Dan provided original information to authorities regarding a securities fraud in his company. It led the SEC to impose penalties of $2 million. Which of the following is most likely to be Dan’s award under Dodd-Frank?

A.  	$50,000.
B.  	$150,000.
C.  	$350,000.
D.  	$750,000.

Answer 20

C. $350,000.

This amount is within the range of mandatory awards, between 10% and 30% of sanctions imposed.

Question 21

Which of the following did Dodd-Frank do regarding a whistleblower’s right to sue for retaliation accorded by SOX?
A. It extended the time to file a complaint with OSHA from 90 days to 180 days.
B. It extended the right to sue to whistleblowing employees of private subsidiaries controlled by public companies.
C. It granted whistleblowers the right to a jury trial in retaliation cases that are properly filed in federal court..
D. All of the above.

Answer 21

D. All of the above.

Question 22

audit committee

Answer 22

An audit committee is an operating committee of a company’s board of directors that is in charge of overseeing financial reporting and disclosure. All U.S. publicly-traded companies must maintain a qualified audit committee in order to be listed on a stock exchange.

Question 23

Which of the following is an example of a detective control?
A. Use of pre-formatted screens for data entry.
B. Comparison of data entry totals to batch control totals.
C. Restricting access to the computer operations center to data-processing staff only.
D. Employing a file librarian to maintain custody of the program and data files.

Answer 23

B. Comparison of data entry totals to batch control totals.

Reconciliation of data entry totals with batch control totals will detect errors made by the data entry clerks.

Question 24

Milo Corp. maintains daily backups of its accounting system in a fireproof vault in the file library. Weekly, monthly, and annual backups are stored in a secure, fireproof vault at an off-site location.

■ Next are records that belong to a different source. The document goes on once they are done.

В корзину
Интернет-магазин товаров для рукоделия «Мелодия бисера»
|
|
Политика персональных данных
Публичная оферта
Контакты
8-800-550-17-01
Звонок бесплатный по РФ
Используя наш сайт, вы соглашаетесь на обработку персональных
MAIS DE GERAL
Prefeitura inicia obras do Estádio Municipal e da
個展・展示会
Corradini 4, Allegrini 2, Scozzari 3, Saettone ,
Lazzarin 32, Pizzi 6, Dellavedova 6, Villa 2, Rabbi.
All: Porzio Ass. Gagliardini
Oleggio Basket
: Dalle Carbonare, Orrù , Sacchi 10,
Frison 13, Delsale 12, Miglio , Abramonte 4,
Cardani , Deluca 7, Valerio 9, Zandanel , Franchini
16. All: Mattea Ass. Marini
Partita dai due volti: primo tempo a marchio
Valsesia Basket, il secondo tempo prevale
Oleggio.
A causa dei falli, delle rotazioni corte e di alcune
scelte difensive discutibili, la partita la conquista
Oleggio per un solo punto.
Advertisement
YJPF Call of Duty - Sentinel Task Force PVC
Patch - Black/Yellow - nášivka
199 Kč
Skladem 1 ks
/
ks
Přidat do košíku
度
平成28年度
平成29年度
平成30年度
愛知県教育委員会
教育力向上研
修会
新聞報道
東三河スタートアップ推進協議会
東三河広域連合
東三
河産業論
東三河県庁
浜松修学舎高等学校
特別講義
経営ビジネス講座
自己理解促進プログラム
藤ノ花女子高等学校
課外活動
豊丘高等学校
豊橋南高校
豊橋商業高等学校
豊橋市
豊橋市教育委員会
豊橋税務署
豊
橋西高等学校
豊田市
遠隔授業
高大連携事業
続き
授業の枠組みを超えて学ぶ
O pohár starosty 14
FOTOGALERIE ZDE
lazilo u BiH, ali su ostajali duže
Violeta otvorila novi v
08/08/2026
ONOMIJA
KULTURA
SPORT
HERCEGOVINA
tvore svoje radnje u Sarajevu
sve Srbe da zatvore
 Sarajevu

Maintenance of the backup files is an example of
	A.  	a detective control.
	B.  	a feedback control.
	C.  	a corrective control.
	D.  	a preventive control.

Answer 24

C. a corrective control.

Corrective controls allow the user to recover from a problem once it has been identified.

Question 25

Controls in the information technology area are classified into the categories of preventive, detective, and corrective. Which of the following is a preventive control?
	A.  	Contingency planning.
	B.  	Hash total.
	C.  	Echo check.
	D.  	Access control software.

Answer 25

D. Access control software.

Question 26

According to the 17 COSO control principles, addressing control deficiencies primarily relates to which fundamental component of internal control:
	A.  	Control activities.
	B.  	Control environment.
	C.  	Information and communication.
	D.  	Monitoring.

Answer 26

D. Monitoring.

According to the COSO principles, monitoring primarily relates to establishing ongoing and periodic evaluations, and addressing control deficiencies.

Question 27

One of the Rules of Conduct in the IIA’s Code of Ethics states, “Internal auditors shall perform internal audit services in accordance with the International Standards for the Professional Practice of Internal Auditing.” To which Principle of the Code of Ethics does this Rule of Conduct relate?

A.  	Integrity.
B.  	Objectivity.
C.  	Confidentiality.
D.  	Competency.

Answer 27

D. Competency.

That particular Rule of Conduct is designated Rule #4.2, in connection with “Competency.”

Question 28

The IIA's International Professional Practices Framework includes among its "mandatory" guidance each of the following elements except
	A.  	Definition of Internal Auditing.
	B.  	Code of Ethics.
	C.  	Implementation Guidance.
	D.  	International Standards.

Answer 28

C. Implementation Guidance.

(Correct!) Mandatory guidance consists of: (1) Definition of Internal Auditing; (2) Core Principles; (3) Code of Ethics; and (4) International Standards. The “recommended” guidance includes Implementation Guidance and Supplemental Guidance.